But I am very concerned that my unicorn show features appropriate (albeit sexy!) garb, with no creases. Heck, creases are practically the same as leaving your Starbucks coffee on camera.


----------



## damiller

i oppose creases in all cases!! 
*crease de résistance!!!*


----------



## Snarf Zagyg

damiller said:


> i oppose creases in all cases!!
> *crease de résistance!!!*




I do the laundry and I see the light
We gotta ironing board, we gotta press clothes right
There ain't no danger, we can't go too far
We gotta start getting these clothes fit for a movie star
Crease is the word

They watch our show and they just complain
Why don't they understand that unpressed clothes cause shame?
Their lips are lying, only pressed is real
We start to find right now, in all times they are ideal

Crease is the word
Crease is the word, is the word that you heard
It's got groove, it's got meaning
Crease is the time, is the place, is the motion
Crease is the way we are feeling


----------



## Umbran

*Mod Note:*
Folks, dragging mockery and drama between threads is in poor form.  Please stop, or you will see content moderation in action.

Thanks.


----------



## MichaelSomething

Morrus said:


> I don’t think we need a debate on the politics of free speech here, folks. There are plenty of places on the internet where you can do that. Thanks!



The reason I brought this up is because moderation is an important step in maintaining a healthly online community. Enworld is a good forum in part because of good moderation that keeps the balance between stopping jerks from ruining it and giving people enough freedom to speak honestly.


----------



## Lanefan

Snarf Zagyg said:


> I do the laundry and I see the light
> We gotta ironing board, we gotta press clothes right
> There ain't no danger, we can't go too far
> We gotta start getting these clothes fit for a movie star
> Crease is the word



There's a deep-ish cut Pet Shop Boys tune called "I Need a Lover" the chorus of which rewords wonderfully to:

I don't dare mix up the lights and darks
I'm doin' laundry
I don't care about the static sparks
I'm doin' laundry tonight, tonight

Your rewording (quoted) brought this to mind.


----------



## Snarf Zagyg

Lanefan said:


> There's a deep-ish cut Pet Shop Boys tune called "I Need a Lover" the chorus of which rewords wonderfully to:
> 
> I don't dare mix up the lights and darks
> I'm doin' laundry
> I don't care about the static sparks
> I'm doin' laundry tonight, tonight
> 
> Your rewording (quoted) brought this to mind.

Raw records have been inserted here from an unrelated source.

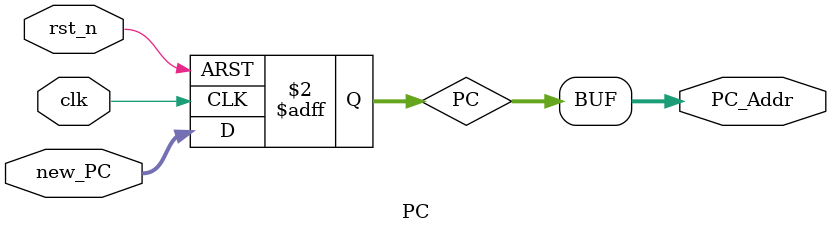
<source format=v>
module PC(
  input  [31:0] new_PC,
  input         clk,
  input         rst_n,//
  output [31:0] PC_Addr
  );
  reg [31:0] Addr;
	reg [31:0] PC;
	
	always@(posedge clk or posedge rst_n)
	begin
	  if (rst_n)
	    begin
	      PC = 32'h0000_3000;
	      //PC = 32'b0;   
	    end
	  else
	    begin
	      PC = new_PC;
	      //$display("%x", PC);
	    end  
	end
	assign PC_Addr = PC;
endmodule
	
	

</source>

I have always been a huge fan of the Pet Shop Boys. 

_When I look back upon my life
It's always with a sense of shame
I've always enjoyed the worst games
For every edition of D&D I like to do
No matter when or where or with who
Has one thing in common, too

It's a, it's a, it's a, it's a sin
It's a sin
Every game I've ever done
Every game I ever do
Every game I've ever played
Even games I play with you
It's a sin ...

EnWorld commenters taught me how to be
So pure in framing and fiction and deed
.......They didn't quite succeed
For every edition of D&D I like to do
No matter when or where or with who
Has one thing in common, too

It's a, it's a, it's a, it's a sin
It's a sin
Every game I've ever done
Every game I ever do
Every game I've ever played
Even games I play with you
It's a sin ..._


----------